On the other hand, some recent articles have suggested contradictory findings. A 2024 study published in JAMA Network Open examined over 543,000 adults with type 2 diabetes to assess the link between GLP-1 receptor agonists (GLP-1 RA) and pancreatic cancer. Over an average follow-up of 7 years, the study found no significant increase in risk. The adjusted hazard ratio (HR) for pancreatic cancer comparing GLP-1 RA to basal insulin was 0.50 (95% CI, 0.15–1.71), indicating no elevated risk during the observed period [12]. Another retrospective study by Mark Ayoub and colleagues comparing patients with type 2 diabetes mellitus treated with GLP-1 receptor agonists versus those not treated suggested that GLP-1 RAs may have a pancreatic protective effect. After 7 years of therapy, the cancer risk was lower in the GLP-1 RA group (0.14%) compared to the non–GLP-1 RA group (0.2%) (p < 0.0001). The risk ratio for developing pancreatic cancer in the GLP-1 RA group was 0.69 with a 95% confidence interval of 0.639–0.752. Consequently, patients who received GLP-1 RA had a calculated pancreatic cancer risk reduction of 31% [13].
In our cases, both patients presented with sizable mucinous cystic lesions confirmed by cytology and histopathology, with markedly elevated carcinoembryonic antigen (CEA) levels and no evidence of malignancy. Although one might debate the existence of a cyst prior to initiation of GLP-1 RA, we hypothesized that if a cyst of this size had been present, it would likely have been symptomatic. The temporal association between GLP-1 RA administration and lesion development, coupled with the absence of other known risk factors, suggests a possible drug-related etiology warranting further investigation.
Although reports of mucinous pancreatic cysts in the context of GLP-1 RA use remain limited, these findings emphasize the importance of clinical vigilance. Given the widespread use of GLP-1 RAs for both diabetic and non-diabetic indications, clinicians should maintain a high index of suspicion for pancreatic abnormalities in patients developing new gastrointestinal symptoms while on therapy. Consideration of baseline and interval imaging may be appropriate in symptomatic individuals or those with risk factors.

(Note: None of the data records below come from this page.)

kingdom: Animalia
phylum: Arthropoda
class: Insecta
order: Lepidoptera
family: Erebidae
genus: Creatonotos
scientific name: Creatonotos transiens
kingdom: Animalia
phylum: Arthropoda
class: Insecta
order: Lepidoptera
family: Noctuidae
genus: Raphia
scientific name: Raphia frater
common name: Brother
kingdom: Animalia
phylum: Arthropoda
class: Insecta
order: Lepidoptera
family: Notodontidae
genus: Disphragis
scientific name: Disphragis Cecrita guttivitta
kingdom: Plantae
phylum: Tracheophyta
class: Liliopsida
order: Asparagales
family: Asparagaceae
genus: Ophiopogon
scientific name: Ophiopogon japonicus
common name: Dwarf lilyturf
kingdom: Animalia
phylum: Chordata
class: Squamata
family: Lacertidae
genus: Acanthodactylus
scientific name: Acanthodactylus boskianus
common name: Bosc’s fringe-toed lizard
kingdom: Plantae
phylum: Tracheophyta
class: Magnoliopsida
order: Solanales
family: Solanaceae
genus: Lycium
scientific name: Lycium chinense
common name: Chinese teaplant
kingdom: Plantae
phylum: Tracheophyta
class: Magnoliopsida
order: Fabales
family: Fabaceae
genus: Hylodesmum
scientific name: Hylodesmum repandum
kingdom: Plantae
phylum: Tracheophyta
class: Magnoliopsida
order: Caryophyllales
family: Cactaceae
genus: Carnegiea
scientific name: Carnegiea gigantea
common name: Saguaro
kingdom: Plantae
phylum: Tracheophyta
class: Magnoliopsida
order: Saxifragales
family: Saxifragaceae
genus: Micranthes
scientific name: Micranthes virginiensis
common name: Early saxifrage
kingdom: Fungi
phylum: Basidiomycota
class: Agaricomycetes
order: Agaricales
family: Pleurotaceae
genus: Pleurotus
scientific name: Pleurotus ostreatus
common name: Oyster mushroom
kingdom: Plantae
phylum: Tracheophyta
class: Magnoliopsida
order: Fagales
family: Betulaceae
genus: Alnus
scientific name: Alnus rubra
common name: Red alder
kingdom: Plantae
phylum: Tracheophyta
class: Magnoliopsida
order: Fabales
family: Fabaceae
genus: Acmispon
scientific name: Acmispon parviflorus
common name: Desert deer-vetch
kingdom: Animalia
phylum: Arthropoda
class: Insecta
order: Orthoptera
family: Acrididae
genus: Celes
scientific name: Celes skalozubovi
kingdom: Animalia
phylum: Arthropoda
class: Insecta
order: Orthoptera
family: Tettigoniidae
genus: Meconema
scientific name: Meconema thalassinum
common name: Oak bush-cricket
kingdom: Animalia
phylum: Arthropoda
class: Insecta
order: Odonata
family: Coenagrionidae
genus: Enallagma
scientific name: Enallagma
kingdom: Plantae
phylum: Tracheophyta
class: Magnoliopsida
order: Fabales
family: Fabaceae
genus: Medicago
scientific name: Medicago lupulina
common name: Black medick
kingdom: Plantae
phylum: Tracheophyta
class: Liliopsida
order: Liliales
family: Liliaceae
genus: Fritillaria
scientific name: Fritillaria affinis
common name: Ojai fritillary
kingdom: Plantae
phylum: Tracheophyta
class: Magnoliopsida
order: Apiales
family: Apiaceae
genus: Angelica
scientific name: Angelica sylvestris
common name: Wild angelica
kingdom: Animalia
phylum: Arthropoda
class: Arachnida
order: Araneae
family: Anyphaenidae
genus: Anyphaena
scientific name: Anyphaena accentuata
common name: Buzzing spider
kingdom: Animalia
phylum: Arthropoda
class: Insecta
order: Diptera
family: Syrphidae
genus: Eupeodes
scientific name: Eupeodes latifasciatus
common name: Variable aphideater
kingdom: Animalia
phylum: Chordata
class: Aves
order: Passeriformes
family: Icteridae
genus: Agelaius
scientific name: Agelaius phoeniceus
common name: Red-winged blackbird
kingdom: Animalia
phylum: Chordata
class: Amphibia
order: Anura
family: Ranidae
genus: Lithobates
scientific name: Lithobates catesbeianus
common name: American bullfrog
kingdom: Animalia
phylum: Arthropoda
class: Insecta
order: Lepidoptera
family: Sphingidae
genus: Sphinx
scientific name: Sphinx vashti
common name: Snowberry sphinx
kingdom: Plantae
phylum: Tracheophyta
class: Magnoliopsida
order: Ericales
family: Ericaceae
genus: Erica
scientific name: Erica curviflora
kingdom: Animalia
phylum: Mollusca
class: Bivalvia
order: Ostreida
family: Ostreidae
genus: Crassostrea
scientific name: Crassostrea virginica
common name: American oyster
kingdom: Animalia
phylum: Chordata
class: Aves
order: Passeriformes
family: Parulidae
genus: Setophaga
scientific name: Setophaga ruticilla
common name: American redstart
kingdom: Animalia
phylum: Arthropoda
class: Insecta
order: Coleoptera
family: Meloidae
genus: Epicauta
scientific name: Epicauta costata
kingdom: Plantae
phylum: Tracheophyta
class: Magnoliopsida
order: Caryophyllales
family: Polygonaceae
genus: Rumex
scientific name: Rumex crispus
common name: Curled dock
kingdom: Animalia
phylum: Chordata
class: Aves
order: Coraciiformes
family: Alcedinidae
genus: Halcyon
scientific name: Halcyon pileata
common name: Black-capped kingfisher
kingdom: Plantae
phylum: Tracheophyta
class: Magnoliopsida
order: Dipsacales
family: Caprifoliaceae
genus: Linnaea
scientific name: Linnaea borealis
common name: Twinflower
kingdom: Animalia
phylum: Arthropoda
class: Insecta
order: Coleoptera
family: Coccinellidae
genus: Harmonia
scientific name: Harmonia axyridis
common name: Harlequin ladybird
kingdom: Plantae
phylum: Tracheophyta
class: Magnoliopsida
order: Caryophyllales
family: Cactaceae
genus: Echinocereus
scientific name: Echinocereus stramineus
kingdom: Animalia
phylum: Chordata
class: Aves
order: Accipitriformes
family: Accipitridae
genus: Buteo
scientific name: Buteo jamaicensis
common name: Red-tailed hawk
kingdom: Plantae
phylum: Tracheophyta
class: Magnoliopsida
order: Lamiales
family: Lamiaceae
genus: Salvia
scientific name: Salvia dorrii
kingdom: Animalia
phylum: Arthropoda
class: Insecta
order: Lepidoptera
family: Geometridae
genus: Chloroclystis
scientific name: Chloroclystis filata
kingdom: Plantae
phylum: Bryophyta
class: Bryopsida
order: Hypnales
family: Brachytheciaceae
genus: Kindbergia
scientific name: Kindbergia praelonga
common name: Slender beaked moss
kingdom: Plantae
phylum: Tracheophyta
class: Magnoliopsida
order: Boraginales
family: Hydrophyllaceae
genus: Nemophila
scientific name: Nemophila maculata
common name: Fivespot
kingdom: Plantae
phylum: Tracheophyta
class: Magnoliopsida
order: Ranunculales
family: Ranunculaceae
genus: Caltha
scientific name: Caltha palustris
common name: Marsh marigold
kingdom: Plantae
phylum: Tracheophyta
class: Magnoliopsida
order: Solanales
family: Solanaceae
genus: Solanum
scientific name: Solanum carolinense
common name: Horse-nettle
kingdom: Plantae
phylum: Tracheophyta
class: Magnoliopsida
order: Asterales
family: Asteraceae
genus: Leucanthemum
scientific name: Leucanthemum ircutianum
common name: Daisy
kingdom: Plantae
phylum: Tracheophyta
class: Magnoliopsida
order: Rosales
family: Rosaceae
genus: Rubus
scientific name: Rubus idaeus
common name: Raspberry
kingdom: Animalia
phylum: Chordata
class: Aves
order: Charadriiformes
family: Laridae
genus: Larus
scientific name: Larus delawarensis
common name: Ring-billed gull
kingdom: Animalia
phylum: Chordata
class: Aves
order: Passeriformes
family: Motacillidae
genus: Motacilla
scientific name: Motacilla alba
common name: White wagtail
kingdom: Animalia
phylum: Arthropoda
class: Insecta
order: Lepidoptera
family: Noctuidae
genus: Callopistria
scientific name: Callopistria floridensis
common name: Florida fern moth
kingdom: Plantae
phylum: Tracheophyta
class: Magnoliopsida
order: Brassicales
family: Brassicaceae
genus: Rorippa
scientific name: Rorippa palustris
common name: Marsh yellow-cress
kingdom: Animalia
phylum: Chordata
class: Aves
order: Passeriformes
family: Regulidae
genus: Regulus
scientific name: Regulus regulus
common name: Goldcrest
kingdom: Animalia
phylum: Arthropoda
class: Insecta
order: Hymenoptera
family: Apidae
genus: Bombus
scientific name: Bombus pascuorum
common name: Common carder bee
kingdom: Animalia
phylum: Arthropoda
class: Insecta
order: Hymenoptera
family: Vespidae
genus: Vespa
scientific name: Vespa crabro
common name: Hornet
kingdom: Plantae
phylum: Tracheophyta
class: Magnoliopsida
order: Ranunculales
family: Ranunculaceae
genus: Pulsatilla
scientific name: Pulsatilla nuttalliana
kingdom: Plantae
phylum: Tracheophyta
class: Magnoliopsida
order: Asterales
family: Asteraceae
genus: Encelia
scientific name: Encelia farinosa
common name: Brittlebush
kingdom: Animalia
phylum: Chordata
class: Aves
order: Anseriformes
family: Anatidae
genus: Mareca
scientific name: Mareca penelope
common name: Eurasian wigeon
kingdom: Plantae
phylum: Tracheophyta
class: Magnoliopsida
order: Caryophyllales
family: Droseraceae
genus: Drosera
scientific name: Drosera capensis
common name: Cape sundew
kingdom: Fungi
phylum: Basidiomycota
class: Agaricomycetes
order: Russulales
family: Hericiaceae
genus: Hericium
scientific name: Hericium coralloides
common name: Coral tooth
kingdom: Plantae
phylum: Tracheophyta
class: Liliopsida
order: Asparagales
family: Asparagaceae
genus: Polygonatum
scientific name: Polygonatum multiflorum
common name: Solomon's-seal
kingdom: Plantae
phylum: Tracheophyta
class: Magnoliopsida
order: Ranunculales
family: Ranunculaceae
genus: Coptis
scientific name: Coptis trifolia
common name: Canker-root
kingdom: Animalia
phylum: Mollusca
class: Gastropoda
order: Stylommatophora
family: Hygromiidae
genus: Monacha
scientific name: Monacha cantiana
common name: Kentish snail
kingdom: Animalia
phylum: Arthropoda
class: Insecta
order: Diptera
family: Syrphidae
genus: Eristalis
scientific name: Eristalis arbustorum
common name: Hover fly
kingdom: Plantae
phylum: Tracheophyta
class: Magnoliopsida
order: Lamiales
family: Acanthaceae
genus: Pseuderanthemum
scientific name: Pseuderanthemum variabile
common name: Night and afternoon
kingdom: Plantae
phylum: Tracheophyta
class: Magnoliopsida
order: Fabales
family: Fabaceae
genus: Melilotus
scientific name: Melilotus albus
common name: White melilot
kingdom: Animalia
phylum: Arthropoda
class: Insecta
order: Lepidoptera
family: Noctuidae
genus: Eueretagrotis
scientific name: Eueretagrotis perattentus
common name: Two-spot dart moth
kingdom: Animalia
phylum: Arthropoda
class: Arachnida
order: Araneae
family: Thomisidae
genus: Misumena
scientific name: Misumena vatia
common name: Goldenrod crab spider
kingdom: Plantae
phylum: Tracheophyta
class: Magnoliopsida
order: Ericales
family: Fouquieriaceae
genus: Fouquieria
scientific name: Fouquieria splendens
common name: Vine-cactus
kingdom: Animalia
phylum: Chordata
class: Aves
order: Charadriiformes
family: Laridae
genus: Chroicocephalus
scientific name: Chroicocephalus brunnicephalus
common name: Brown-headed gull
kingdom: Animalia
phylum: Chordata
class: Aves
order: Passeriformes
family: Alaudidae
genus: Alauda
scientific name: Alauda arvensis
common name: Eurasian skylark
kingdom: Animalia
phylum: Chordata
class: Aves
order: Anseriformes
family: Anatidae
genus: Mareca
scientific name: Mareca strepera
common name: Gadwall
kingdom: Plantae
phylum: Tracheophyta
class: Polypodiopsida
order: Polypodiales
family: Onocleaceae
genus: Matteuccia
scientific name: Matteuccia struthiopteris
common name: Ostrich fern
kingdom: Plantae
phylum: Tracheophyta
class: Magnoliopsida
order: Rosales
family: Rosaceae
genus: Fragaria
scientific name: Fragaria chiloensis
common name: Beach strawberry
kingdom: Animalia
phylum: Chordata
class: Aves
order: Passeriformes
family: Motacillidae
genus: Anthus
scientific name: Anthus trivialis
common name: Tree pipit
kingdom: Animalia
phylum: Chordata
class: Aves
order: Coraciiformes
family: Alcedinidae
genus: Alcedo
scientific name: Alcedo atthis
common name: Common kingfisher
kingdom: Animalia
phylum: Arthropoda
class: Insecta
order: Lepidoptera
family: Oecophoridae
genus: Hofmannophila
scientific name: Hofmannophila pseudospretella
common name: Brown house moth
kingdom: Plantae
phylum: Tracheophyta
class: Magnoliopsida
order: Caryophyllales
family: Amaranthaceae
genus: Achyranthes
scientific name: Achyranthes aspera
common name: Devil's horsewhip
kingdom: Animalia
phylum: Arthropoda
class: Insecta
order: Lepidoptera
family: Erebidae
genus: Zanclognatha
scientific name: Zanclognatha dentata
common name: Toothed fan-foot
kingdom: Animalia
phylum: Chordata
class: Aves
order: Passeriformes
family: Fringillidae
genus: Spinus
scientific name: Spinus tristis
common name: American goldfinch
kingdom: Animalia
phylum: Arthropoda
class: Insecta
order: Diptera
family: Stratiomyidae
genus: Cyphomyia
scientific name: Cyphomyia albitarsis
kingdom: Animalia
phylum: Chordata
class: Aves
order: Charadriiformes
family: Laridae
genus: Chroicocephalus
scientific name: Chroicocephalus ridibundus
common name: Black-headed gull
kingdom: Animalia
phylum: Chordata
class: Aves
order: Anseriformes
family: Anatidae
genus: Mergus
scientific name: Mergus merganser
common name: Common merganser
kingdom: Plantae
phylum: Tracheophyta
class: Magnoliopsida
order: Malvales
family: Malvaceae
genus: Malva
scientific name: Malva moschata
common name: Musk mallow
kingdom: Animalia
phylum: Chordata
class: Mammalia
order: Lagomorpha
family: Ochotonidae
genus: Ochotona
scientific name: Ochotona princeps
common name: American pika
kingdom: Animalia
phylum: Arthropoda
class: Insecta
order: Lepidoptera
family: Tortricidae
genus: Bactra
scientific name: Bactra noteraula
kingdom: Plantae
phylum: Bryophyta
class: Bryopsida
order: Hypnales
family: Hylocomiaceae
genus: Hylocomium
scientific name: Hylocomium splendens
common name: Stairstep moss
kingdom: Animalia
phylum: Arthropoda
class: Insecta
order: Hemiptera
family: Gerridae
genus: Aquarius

Limitations of this study include the lack of previous pancreatic CT imaging in both patients to exclude preexisting small or asymptomatic cysts.
While our findings do not establish causation, they highlight the need for further observational studies, post-marketing surveillance, and mechanistic research to clarify the relationship between GLP-1 RAs and pancreatic mucinous cystic neoplasms, in addition to their effect on preexisting cysts.

Conclusion

Conclusion
These two cases of pancreatic mucinous cystic neoplasms in previously healthy female patients following GLP-1 RA use raise important clinical considerations regarding the potential exocrine pancreatic effects of GLP-1 receptor agonists. Although a causal relationship cannot be confirmed, the temporal association, elevated tumor markers, absence of other risk factors, and supportive literature highlight the need for further investigation. With the expanding use of GLP-1 RAs in both diabetic and non-diabetic populations, clinicians should remain vigilant for pancreatic structural abnormalities and maintain a high index of suspicion in patients developing new gastrointestinal symptoms while on therapy. Large-scale observational studies and mechanistic research are warranted to better understand this emerging safety signal.